**** AVAILABLE RECORDS ****

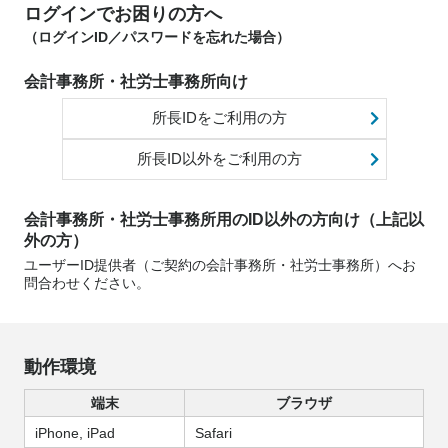
ログインでお困りの方へ
（ログインID／パスワードを忘れた場合）
会計事務所・社労士事務所向け
所長IDをご利用の方
所長ID以外をご利用の方
会計事務所・社労士事務所用のID以外の方向け（上記以
外の方）
ユーザーID提供者（ご契約の会計事務所・社労士事務所）へお
問合わせください。
動作環境
端末
ブラウザ
iPhone, iPad
Safari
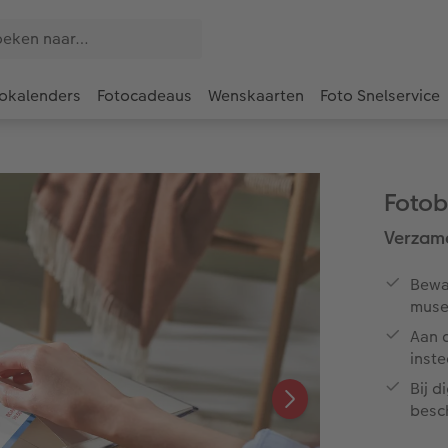
okalenders
Fotocadeaus
Wenskaarten
Foto Snelservice
Fotob
Verzame
Bewaa
muse
Aan d
inste
Bij d
besc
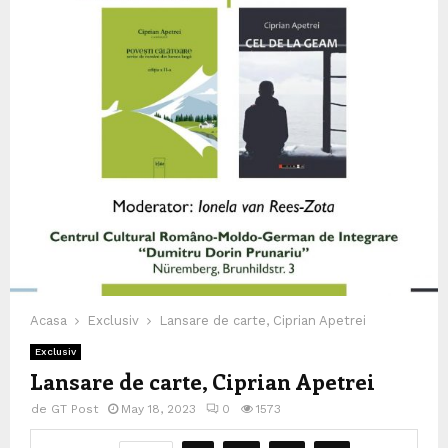
Acasa
Exclusiv
Lansare de carte, Ciprian Apetrei
Exclusiv
Lansare de carte, Ciprian Apetrei
de
GT Post
May 18, 2023
0
1573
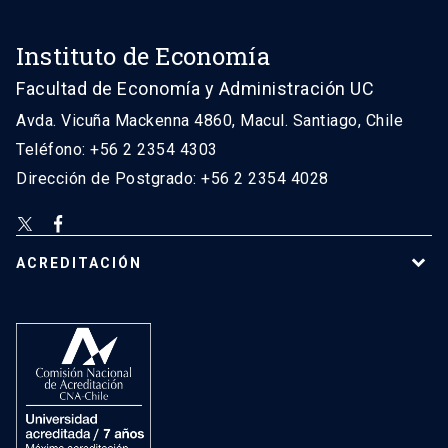
Instituto de Economía
Facultad de Economía y Administración UC
Avda. Vicuña Mackenna 4860, Macul. Santiago, Chile
Teléfono: +56 2 2354 4303
Dirección de Postgrado: +56 2 2354 4028
ACREDITACIÓN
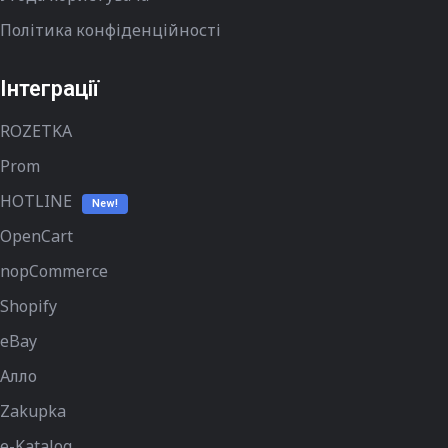
Політика конфіденційності
Інтеграції
ROZETKA
Prom
HOTLINE
New!
OpenCart
nopCommerce
Shopify
eBay
Алло
Zakupka
e-Katalog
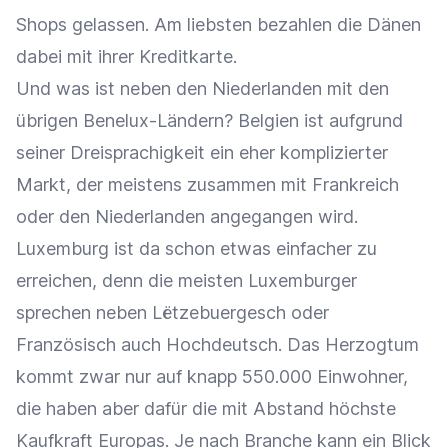
Shops gelassen. Am liebsten bezahlen die Dänen
dabei mit ihrer Kreditkarte.
Und was ist neben den Niederlanden mit den
übrigen Benelux-Ländern? Belgien ist aufgrund
seiner Dreisprachigkeit ein eher komplizierter
Markt, der meistens zusammen mit Frankreich
oder den Niederlanden angegangen wird.
Luxemburg ist da schon etwas einfacher zu
erreichen, denn die meisten Luxemburger
sprechen neben Lëtzebuergesch oder
Französisch auch Hochdeutsch. Das Herzogtum
kommt zwar nur auf knapp 550.000 Einwohner,
die haben aber dafür die mit Abstand höchste
Kaufkraft Europas. Je nach Branche kann ein Blick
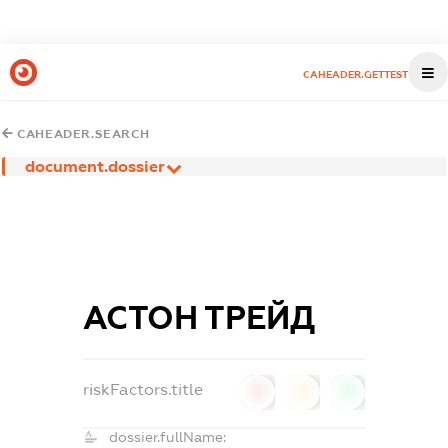
CAHEADER.GETTEST
CAHEADER.SEARCH
document.dossier
АСТОН ТРЕЙД
riskFactors.title
0
0
0
dossier.fullName:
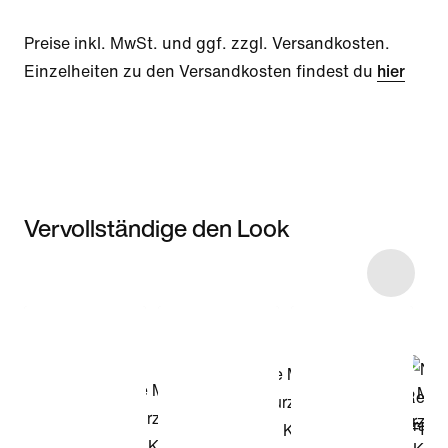
Preise inkl. MwSt. und ggf. zzgl. Versandkosten.
Einzelheiten zu den Versandkosten findest du
hier
Vervollständige den Look
Item 3 of 42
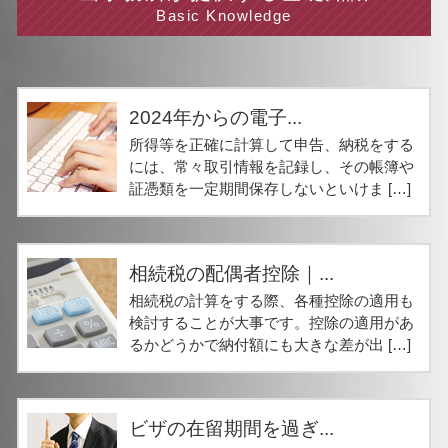
Basic Knowledge
2024年からの電子...
所得等を正確に計算して申告、納税をする
には、常々取引情報を記録し、その帳簿や
証憑類を一定期間保存しないといけま […]
相続税の配偶者控除｜...
相続税の計算をする際、各種控除の適用も
検討することが大事です。控除の適用があ
るかどうかで納付額にも大きな差が出 […]
ビザの在留期間を過ぎ...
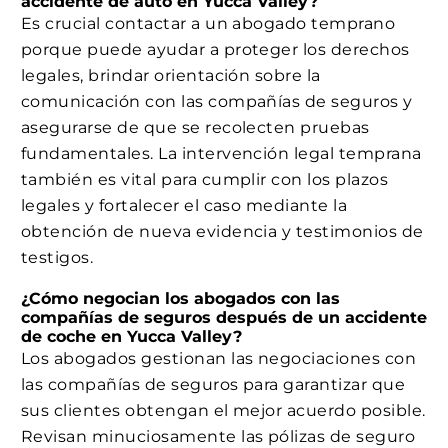
accidente de auto en Yucca Valley?
Es crucial contactar a un abogado temprano
porque puede ayudar a proteger los derechos
legales, brindar orientación sobre la
comunicación con las compañías de seguros y
asegurarse de que se recolecten pruebas
fundamentales. La intervención legal temprana
también es vital para cumplir con los plazos
legales y fortalecer el caso mediante la
obtención de nueva evidencia y testimonios de
testigos.
¿Cómo negocian los abogados con las
compañías de seguros después de un accidente
de coche en Yucca Valley?
Los abogados gestionan las negociaciones con
las compañías de seguros para garantizar que
sus clientes obtengan el mejor acuerdo posible.
Revisan minuciosamente las pólizas de seguro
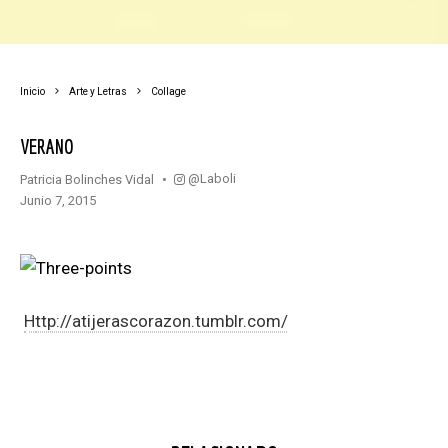
Inicio
Arte y Letras
Collage
VERANO
@laboli
Patricia Bolinches Vidal
junio 7, 2015
http://atijerascorazon.tumblr.com/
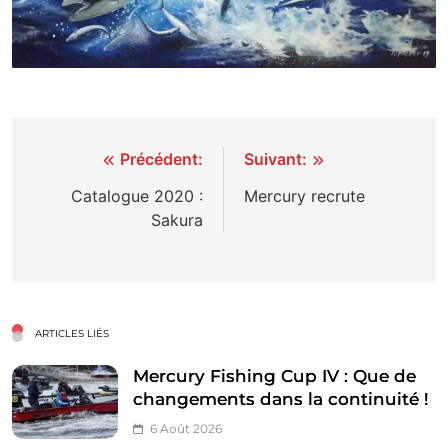
Navigation
Précédent:
Suivant:
de
Catalogue 2020 :
Mercury recrute
Sakura
l’article
ARTICLES LIÉS
Mercury Fishing Cup IV : Que de
changements dans la continuité !
6 Août 2026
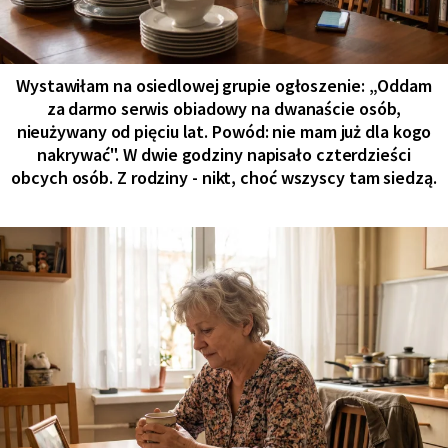
Wystawiłam na osiedlowej grupie ogłoszenie: „Oddam
za darmo serwis obiadowy na dwanaście osób,
nieużywany od pięciu lat. Powód: nie mam już dla kogo
nakrywać". W dwie godziny napisało czterdzieści
obcych osób. Z rodziny - nikt, choć wszyscy tam siedzą.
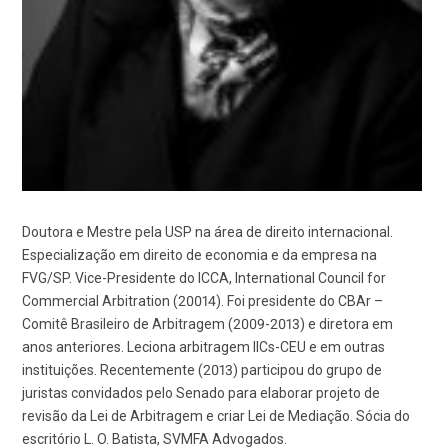
Doutora e Mestre pela USP na área de direito internacional.
Especialização em direito de economia e da empresa na
FVG/SP. Vice-Presidente do ICCA, International Council for
Commercial Arbitration (20014). Foi presidente do CBAr –
Comitê Brasileiro de Arbitragem (2009-2013) e diretora em
anos anteriores. Leciona arbitragem IICs-CEU e em outras
instituições. Recentemente (2013) participou do grupo de
juristas convidados pelo Senado para elaborar projeto de
revisão da Lei de Arbitragem e criar Lei de Mediação. Sócia do
escritório L. O. Batista, SVMFA Advogados.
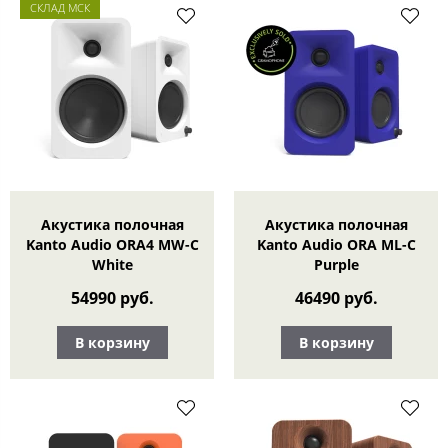
СКЛАД МСК
Акустика полочная
Акустика полочная
Kanto Audio ORA4 MW-C
Kanto Audio ORA ML-C
White
Purple
54990 руб.
46490 руб.
В корзину
В корзину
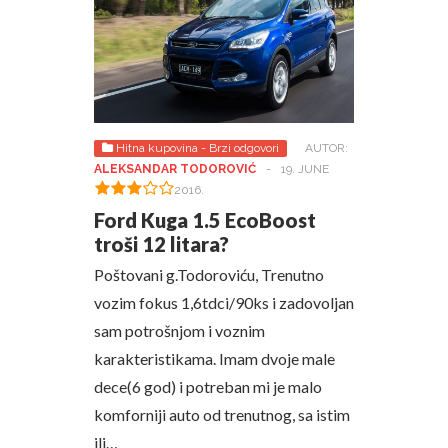
Hitna kupovina - Brzi odgovori
AUTOR:
ALEKSANDAR TODOROVIĆ
-
19. JUNE
2016.
Ford Kuga 1.5 EcoBoost
troši 12 litara?
Poštovani g.Todoroviću, Trenutno
vozim fokus 1,6tdci/90ks i zadovoljan
sam potrošnjom i voznim
karakteristikama. Imam dvoje male
dece(6 god) i potreban mi je malo
komforniji auto od trenutnog, sa istim
ili…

****

• **WHAT IS REQUIRED**
How many lines in the records above contain the string "Yucca"? Reply with the number alone.

• **ANSWER BELOW**
2